Я заворачиваюсь в полотенце, отжимаю волосы и думаю, что надо переодеться к приходу Бена. Но пара минут у меня же есть, чтобы полежать? Эта мысль мелькает и растворяется в приятной, убаюкивающей темноте.
Глава 11
– Ты моя, – произносит он, и голос сладким ядом бежит по венам.
Я знаю, что это неправда, просто знаю, но очнуться от этого наваждения не могу. Просто не могу, особенно сейчас, когда его ладони на моих скулах. Этот жест – собственнический, властный, и от прикосновения веет отнюдь не нежностью. Силой, жесткостью, холодом, но этот холод, втекая в меня, разогревает тело и сердце так, как не способно никакое другое пламя.
– Мы больше не вместе, – отвечаю я.
Кладу ладони на его запястья, чтобы отстраниться, но отстраниться не получается: Торн не позволяет.
– Мы всегда будем вместе, Лаура. Где бы ты ни была. Где бы ни был я. Твоя жизнь – это моя жизнь. И когда наш ребенок родится, я буду рядом.
Я не успеваю возразить, не успеваю отпрянуть, он наклоняется и целует меня. Так, как целует только он: с силой, с яростным, жестким напором, так безумно, так умопомрачительно сладко до сбившегося, как от порыва ветра во время Ледяной волны, дыхания.
Я схожу с ума, теряюсь, падаю.
В его руки, в эти жесткие прикосновения, в этот поцелуй.
Чтобы открыть глаза здесь, в реальности. В Рагране.
По щекам текут слезы, и я уже не пытаюсь их сдерживать. Всхлипываю раз, другой, третий, а потом поворачиваюсь и утыкаюсь лицом в подушку. Я плачу как маленькая девочка, которой это запрещают – тихо, почти без всхлипов, кусая губы. Как будто кто-то может это слышать на самом деле. Здесь даже Гринни – и той нет, вероятно, заснула где-нибудь в другом месте.
«Ты моя».
«Твоя жизнь – это моя жизнь. И когда наш ребенок родится, я буду рядом».

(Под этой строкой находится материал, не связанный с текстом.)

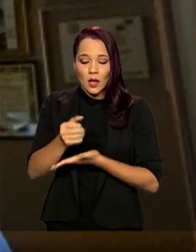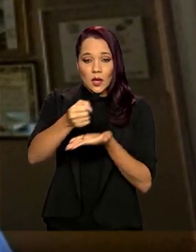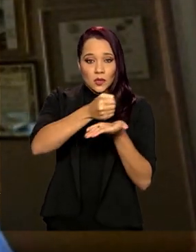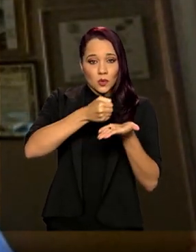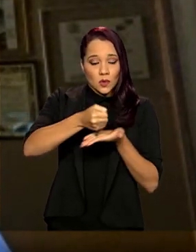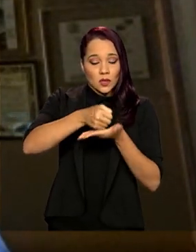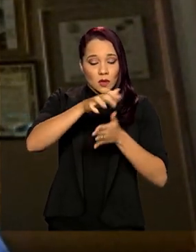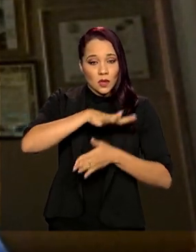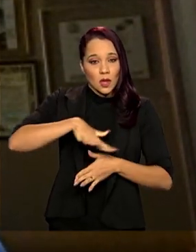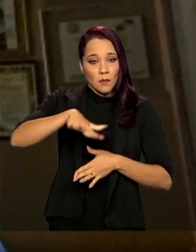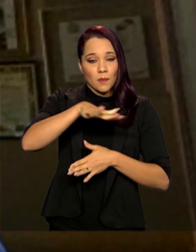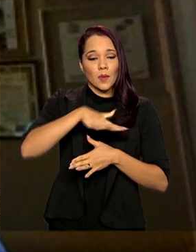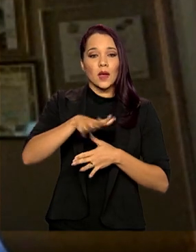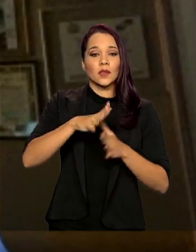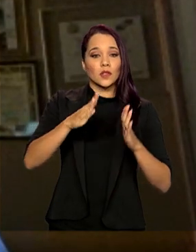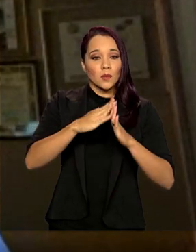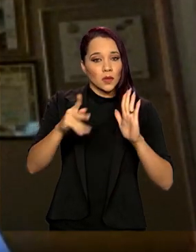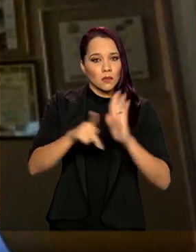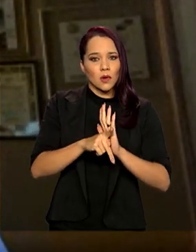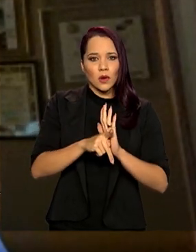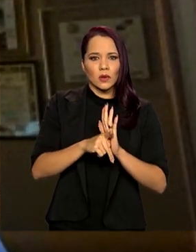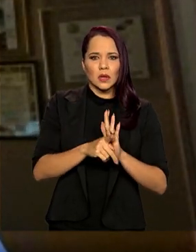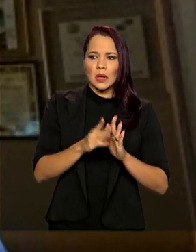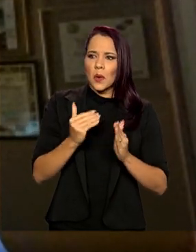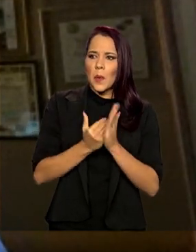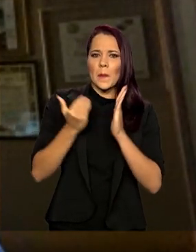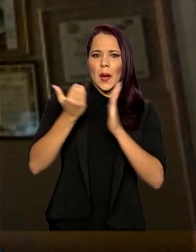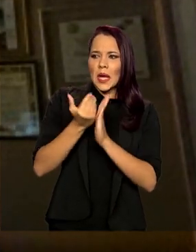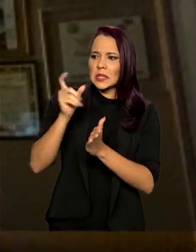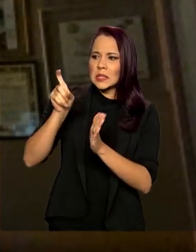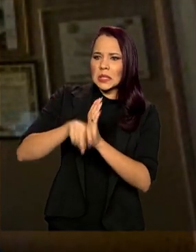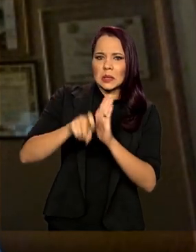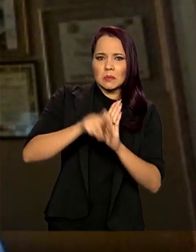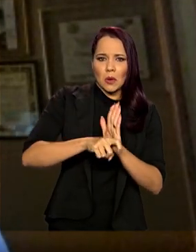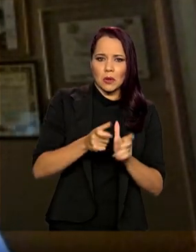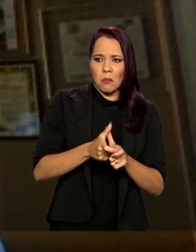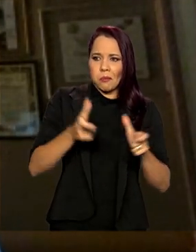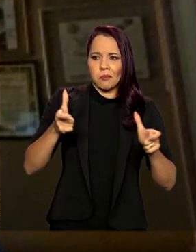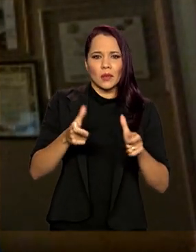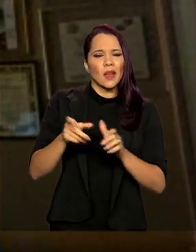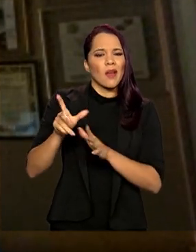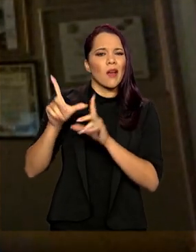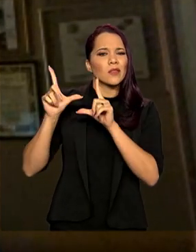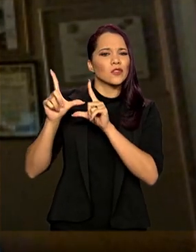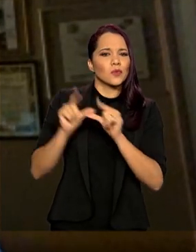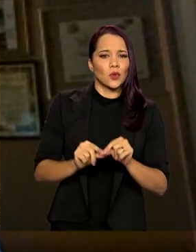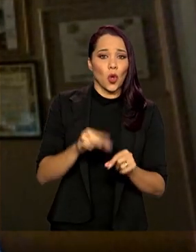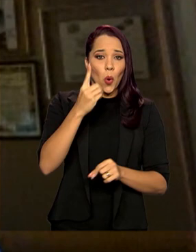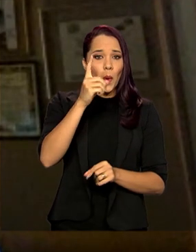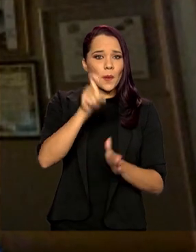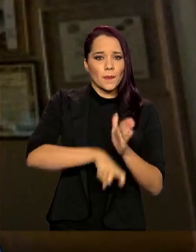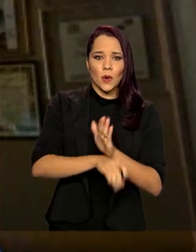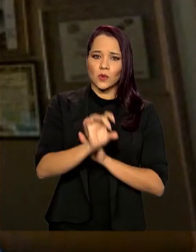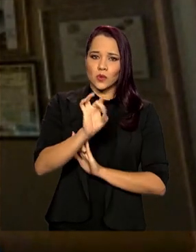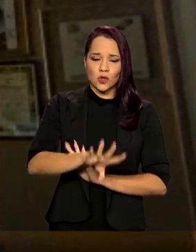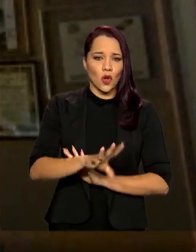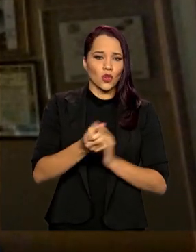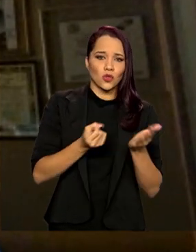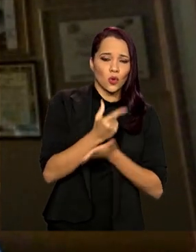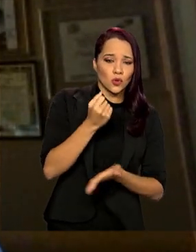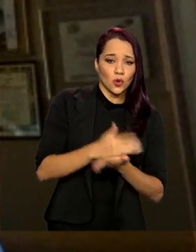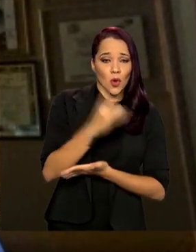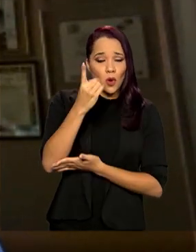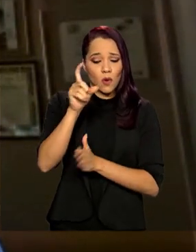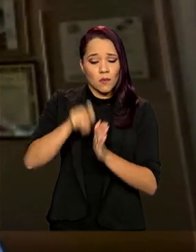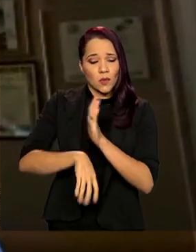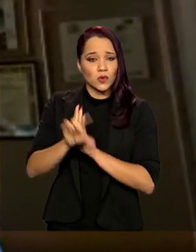patrimônio, eliminando todo esse excesso de tributo, fica um imposto só no consumo, um imposto só na renda. E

Должно быть, я окончательно сошла с ума. Или сойду, если буду продолжать в том же духе.
Совершенно не стесняясь (кого тут стесняться-то, кроме себя самой), вытираю слезы руками, убираю волосы за спину и сажусь.
Вспоминаю о том, что произошло вчера, хмурюсь. Отбрасываю одеяло и тут же с визгом накрываюсь обратно. В том, что я голая, сомнений нет. Равно как и в том, что я вчера упала на кровать в полотенце. Полотенца, к слову, поблизости тоже не наблюдается, а это значит, что кто-то должен был меня развернуть и засунуть под одеяло. При мысли об этом я стремительно краснею, потом бледнею, потом опять краснею.